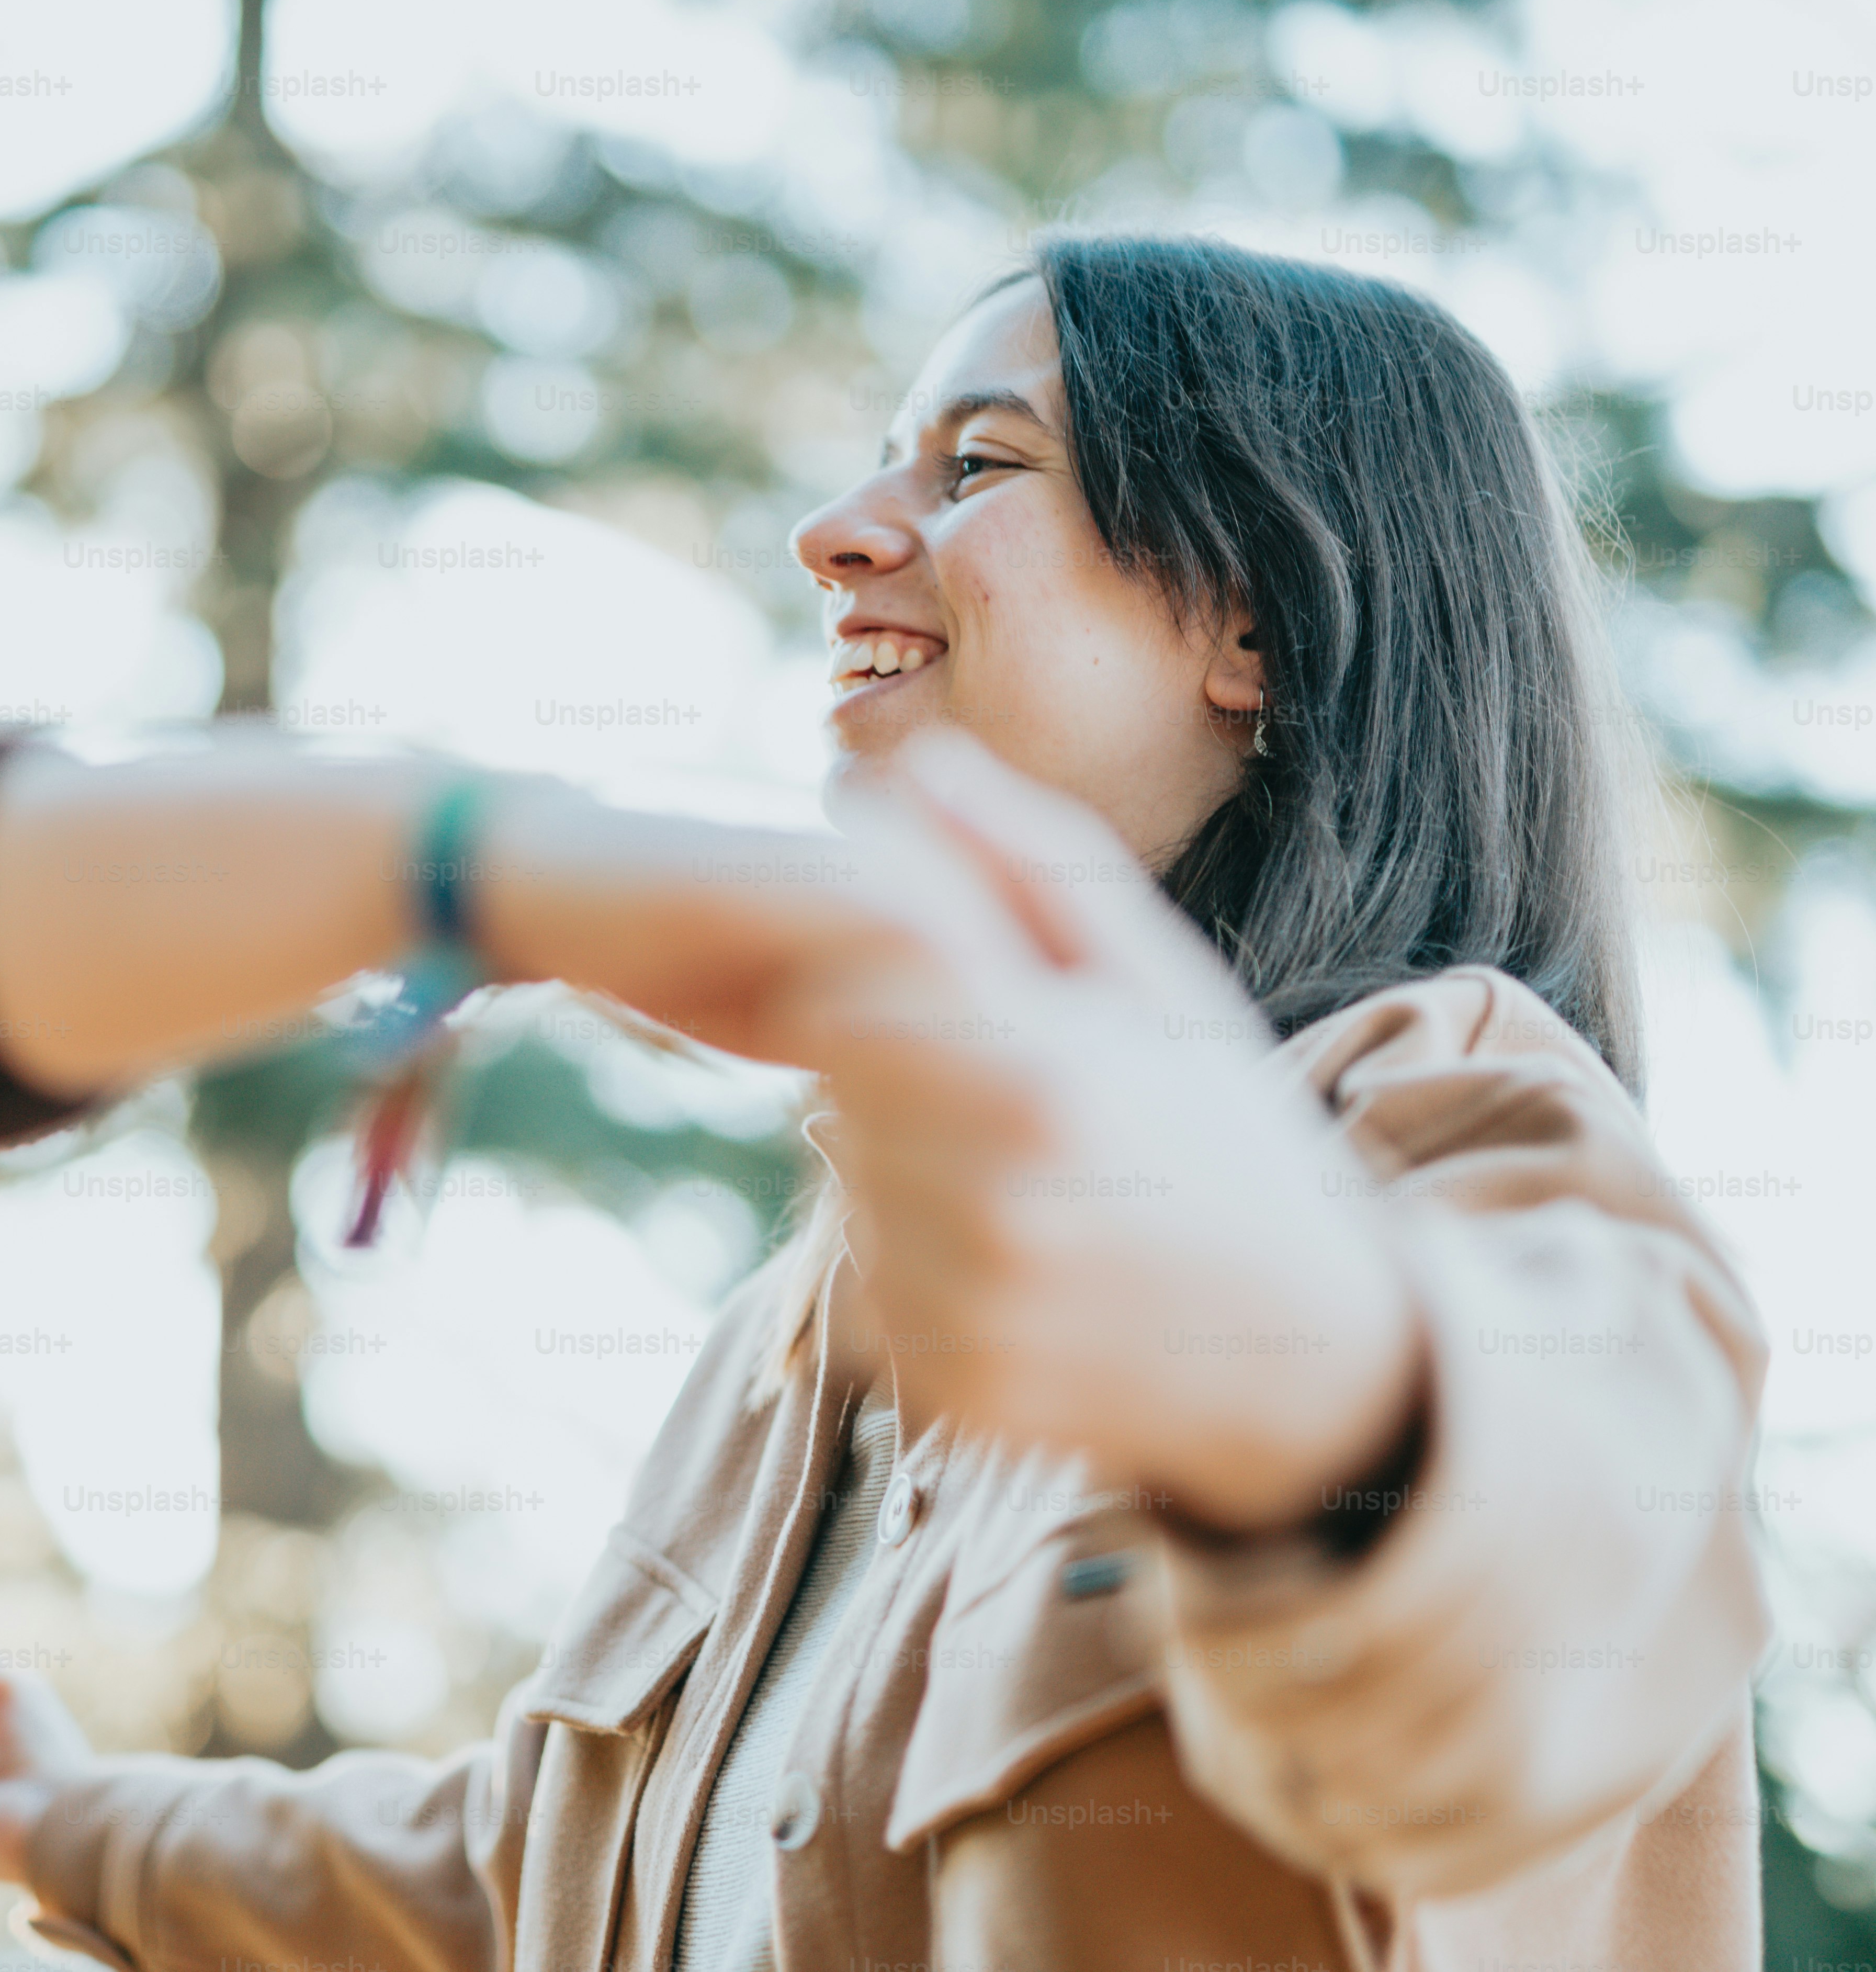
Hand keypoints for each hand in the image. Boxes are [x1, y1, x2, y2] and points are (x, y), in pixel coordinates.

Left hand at [791, 731, 1425, 1534]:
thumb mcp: (1161, 980)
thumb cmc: (1231, 1134)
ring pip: (842, 1182)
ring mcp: (969, 1304)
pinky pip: (866, 1286)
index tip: (949, 996)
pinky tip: (1016, 1262)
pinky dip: (914, 1264)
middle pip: (831, 1084)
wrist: (1320, 1349)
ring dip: (897, 1167)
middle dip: (893, 1070)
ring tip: (1025, 1180)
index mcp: (1045, 1073)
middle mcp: (996, 1196)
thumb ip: (1029, 862)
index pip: (840, 989)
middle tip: (1005, 1094)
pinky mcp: (950, 1389)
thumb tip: (907, 762)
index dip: (877, 980)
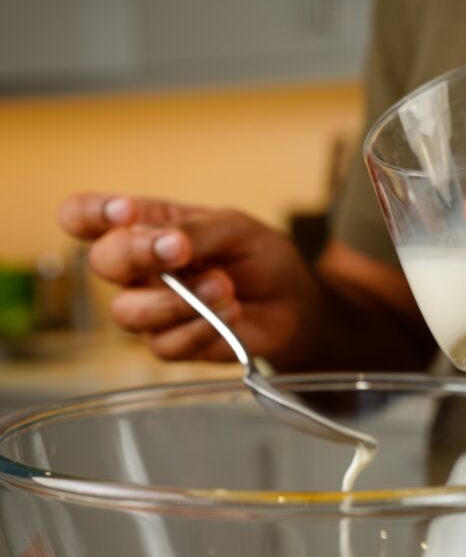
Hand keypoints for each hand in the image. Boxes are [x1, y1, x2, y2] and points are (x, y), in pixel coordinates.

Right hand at [58, 195, 322, 368]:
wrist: (292, 302)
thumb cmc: (258, 256)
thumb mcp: (234, 228)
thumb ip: (197, 232)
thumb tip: (167, 243)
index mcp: (142, 227)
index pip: (84, 217)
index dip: (90, 214)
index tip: (124, 212)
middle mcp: (136, 270)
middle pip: (101, 262)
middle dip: (137, 254)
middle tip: (179, 250)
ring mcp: (149, 309)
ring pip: (129, 312)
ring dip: (177, 299)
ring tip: (224, 286)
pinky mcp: (171, 344)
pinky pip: (166, 344)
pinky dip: (201, 327)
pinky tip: (230, 313)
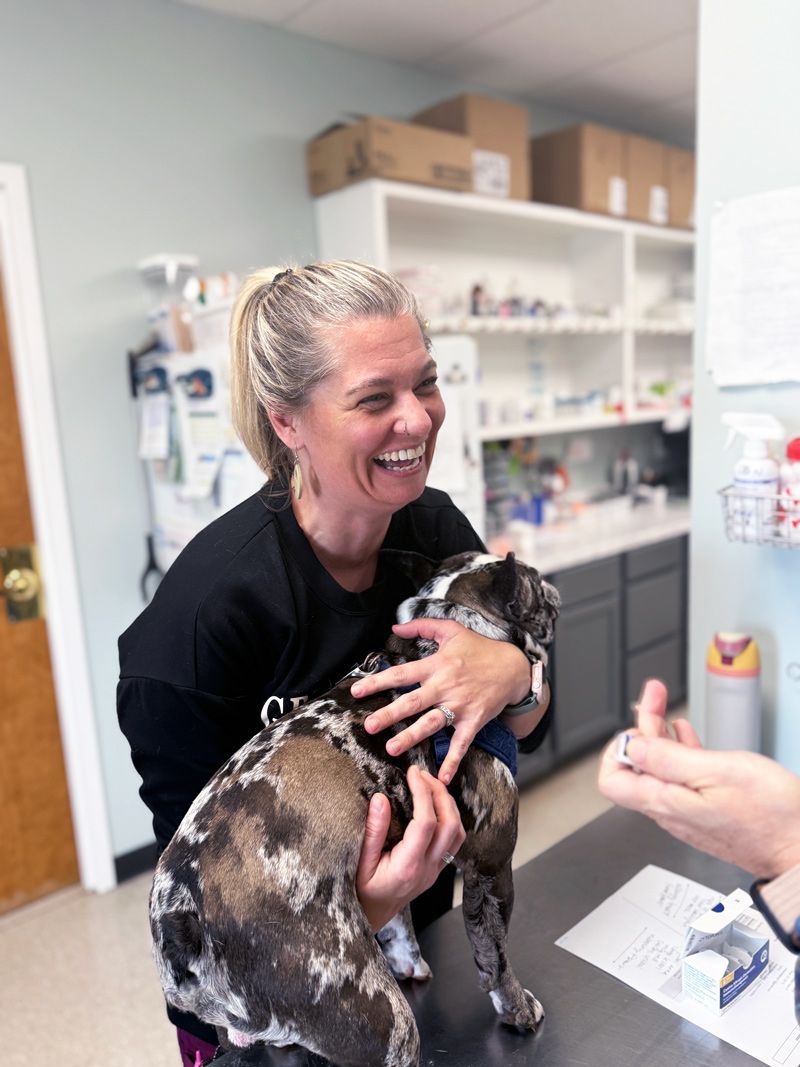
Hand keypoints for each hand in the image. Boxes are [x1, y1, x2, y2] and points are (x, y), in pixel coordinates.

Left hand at [351, 619, 530, 783]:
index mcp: (437, 665)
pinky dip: (452, 761)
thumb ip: (422, 626)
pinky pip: (461, 743)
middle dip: (389, 714)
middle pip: (413, 701)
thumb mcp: (452, 630)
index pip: (401, 673)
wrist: (514, 668)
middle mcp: (446, 686)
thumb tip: (395, 627)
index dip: (377, 681)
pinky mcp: (474, 720)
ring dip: (412, 736)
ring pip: (432, 723)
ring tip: (392, 748)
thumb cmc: (480, 649)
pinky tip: (441, 778)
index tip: (356, 691)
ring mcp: (460, 705)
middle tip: (369, 726)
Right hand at [355, 764, 465, 931]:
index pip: (426, 823)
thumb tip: (380, 798)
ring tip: (430, 785)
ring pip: (457, 834)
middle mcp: (428, 869)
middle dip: (440, 793)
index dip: (422, 793)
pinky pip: (453, 841)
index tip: (411, 773)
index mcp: (408, 866)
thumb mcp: (358, 862)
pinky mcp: (436, 870)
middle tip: (422, 773)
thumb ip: (372, 831)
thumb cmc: (359, 892)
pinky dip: (449, 818)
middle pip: (450, 825)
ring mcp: (435, 871)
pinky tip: (434, 806)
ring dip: (449, 805)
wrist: (369, 919)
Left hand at [598, 680, 799, 878]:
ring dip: (660, 733)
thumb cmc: (772, 815)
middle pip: (638, 766)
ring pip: (661, 769)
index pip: (612, 781)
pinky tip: (685, 735)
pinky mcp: (708, 810)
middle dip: (642, 725)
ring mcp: (689, 812)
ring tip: (664, 705)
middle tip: (654, 695)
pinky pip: (682, 777)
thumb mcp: (718, 772)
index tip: (635, 726)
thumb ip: (670, 758)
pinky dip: (680, 750)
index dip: (618, 748)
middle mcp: (672, 811)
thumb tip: (632, 748)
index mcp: (666, 802)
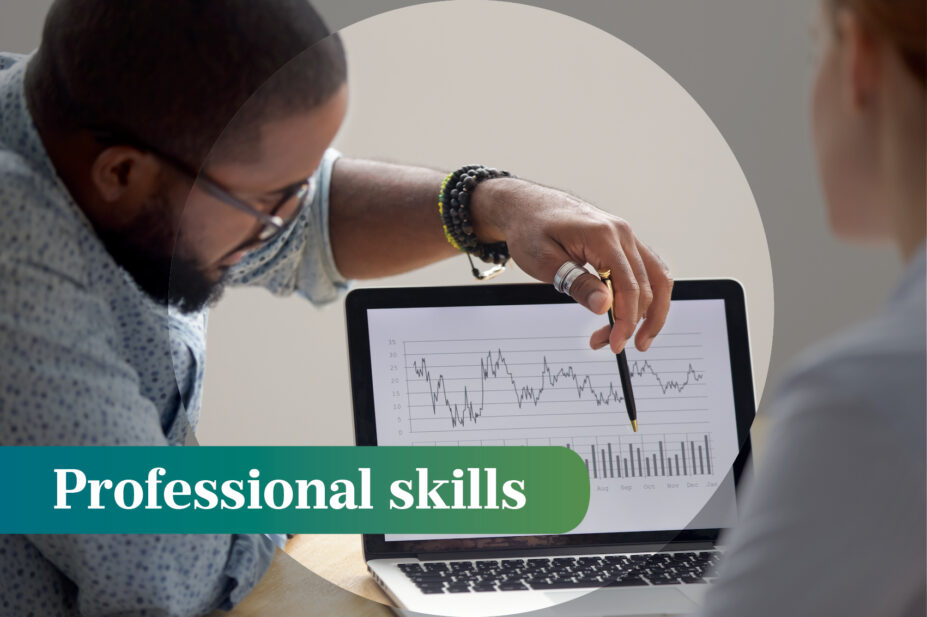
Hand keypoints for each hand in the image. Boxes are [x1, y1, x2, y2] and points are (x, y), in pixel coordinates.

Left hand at [470, 178, 672, 352]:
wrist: (526, 207)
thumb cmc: (530, 229)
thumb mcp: (544, 261)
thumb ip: (577, 283)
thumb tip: (605, 306)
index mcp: (603, 235)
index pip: (628, 286)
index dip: (625, 320)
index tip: (615, 343)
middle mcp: (622, 233)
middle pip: (646, 286)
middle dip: (632, 322)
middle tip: (611, 344)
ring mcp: (625, 236)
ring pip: (655, 278)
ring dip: (649, 311)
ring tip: (635, 337)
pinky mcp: (622, 243)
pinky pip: (646, 271)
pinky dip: (644, 295)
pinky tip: (632, 315)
* * *
ASSIGNMENT ▸
Above are the records. Copy only the lines from the one with "ring tip: (224, 286)" through the one with "wrist: (369, 919)", exactly, with no pictures.

TASK SOLUTION ▸
ring tip: (224, 286)
pinky mcp: (171, 344)
pinky pip: (166, 344)
pinky dip: (201, 327)
pinky tip: (230, 313)
Hand keypoints for each hand in the image. Boxes are [x1, y1, x2, y2] and points are (x, y), in pixel coordinates.

Left hand at [351, 619, 530, 783]:
index mcp: (437, 665)
pinky dip: (452, 761)
thumb ip: (422, 626)
pinky pip: (461, 743)
middle dip: (389, 714)
middle pip: (413, 701)
thumb mcp: (452, 630)
index pip: (401, 673)
wrist: (514, 668)
middle mcp: (446, 686)
thumb tip: (395, 627)
index dip: (377, 681)
pinky mcp: (474, 720)
ring dip: (412, 736)
ring pip: (432, 723)
ring tip: (392, 748)
thumb cmc: (480, 649)
pinky tip: (441, 778)
index tip: (356, 691)
ring mcp: (460, 705)
middle tip: (369, 726)
Right hand at [355, 764, 465, 931]:
index pip: (426, 823)
thumb tip: (380, 798)
ring tip: (430, 785)
ring pip: (457, 834)
middle mcp: (428, 869)
middle dip: (440, 793)
index dip: (422, 793)
pinky pip: (453, 841)
index tip: (411, 773)
index mcp: (408, 866)
thumb mcp: (358, 862)
pinky mcp: (436, 870)
middle tip: (422, 773)
thumb ip: (372, 831)
thumb cmc: (359, 892)
pinky dip: (449, 818)
middle pip: (450, 825)
ring mcp: (435, 871)
pinky tip: (434, 806)
ring dip: (449, 805)
wrist: (369, 919)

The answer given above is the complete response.